With the help of his friend, Chris Stephens, and car service company 3P Offroad, James assisted in coordinating a rescue team consisting of more than 200 boats, 300 trucks and 600 personnel, he said.
The team, which consists of volunteers from all over Texas as well as the Cajun Navy, began answering calls for assistance on Saturday, one day after Hurricane Harvey made landfall in Texas as a Category 4 storm, causing record flooding in the Houston area.
"We literally have people from all over," James said.
Residents have been directed to the volunteer rescue mission through both social media and local news broadcasts, James said.
The monster trucks are also helping first responders get to flood-ravaged neighborhoods their vehicles can not reach, with some of them carrying firefighters and paramedics to those in need, James said.
In addition to the monster trucks, volunteers are using a fleet of six former military vehicles that are now owned by civilians to conduct rescues, James said.
James is using his own car as well to assist with rescues.
"I have a lifted Jeep that can get to more places that people can't," he said. "That's what drove me out."
James said that although he is not professionally trained as a first responder, both his dad and brother are firefighters, so he has "the blood of one." His neighborhood in north Houston -- Cypresswood Glenn -- was not hard-hit by the storm, he said.
"When people need help and I can help, I'm out there," he said.
James has assisted in some rescues where he and other volunteers had to swim up to the second stories of homes to reach victims, he said.
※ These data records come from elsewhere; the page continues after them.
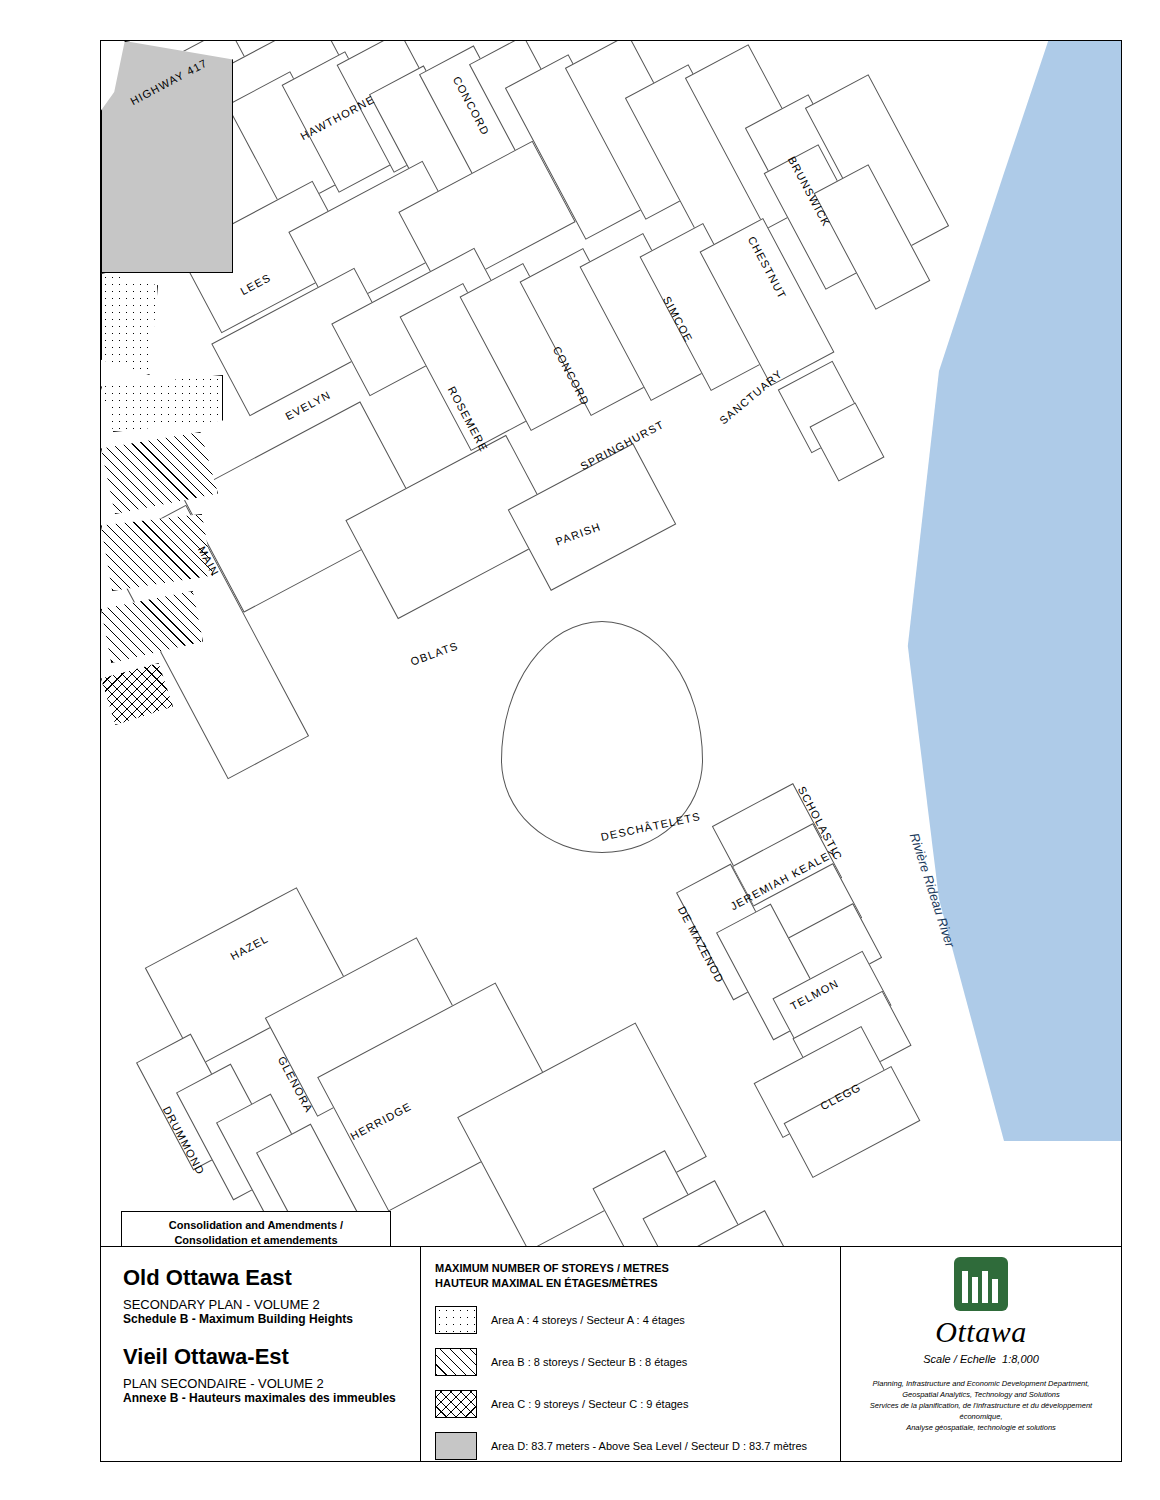Rivière Rideau River
HIGHWAY 417
HAWTHORNE
CONCORD
BRUNSWICK
CHESTNUT
SIMCOE
CONCORD
LEES
EVELYN
ROSEMERE
SPRINGHURST
SANCTUARY
PARISH
MAIN
OBLATS
DESCHÂTELETS
SCHOLASTIC
DE MAZENOD
JEREMIAH KEALEY
TELMON
CLEGG
HAZEL
GLENORA
DRUMMOND
HERRIDGE
Consolidation and Amendments /
Consolidation et amendements
Old Ottawa East
SECONDARY PLAN - VOLUME 2
Schedule B - Maximum Building Heights
Vieil Ottawa-Est
PLAN SECONDAIRE - VOLUME 2
Annexe B - Hauteurs maximales des immeubles
MAXIMUM NUMBER OF STOREYS / METRES
HAUTEUR MAXIMAL EN ÉTAGES/MÈTRES
Area A : 4 storeys / Secteur A : 4 étages
Area B : 8 storeys / Secteur B : 8 étages
Area C : 9 storeys / Secteur C : 9 étages
Area D: 83.7 meters - Above Sea Level / Secteur D : 83.7 mètres
Ottawa
Scale / Echelle 1:8,000
Planning, Infrastructure and Economic Development Department,
Geospatial Analytics, Technology and Solutions
Services de la planification, de l'infrastructure et du développement économique,
Analyse géospatiale, technologie et solutions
He described the people who he has helped rescue as "petrified" and "terrified" but "more than grateful."
Despite the heartbreaking losses residents are experiencing, James said, "It's an amazing feeling to see how strong our community is coming together."
On Thursday afternoon, the rescue team made its way from Houston to areas southeast Texas cities like Port Arthur and Beaumont, which were flooded when the storm made its third landfall just west of Cameron, Louisiana early Wednesday.
Nearly 180,000 homes have been affected, damaged or destroyed as a result of the storm, according to data from the Texas Division of Emergency Management. That number is expected to increase, according to a spokesperson for the agency.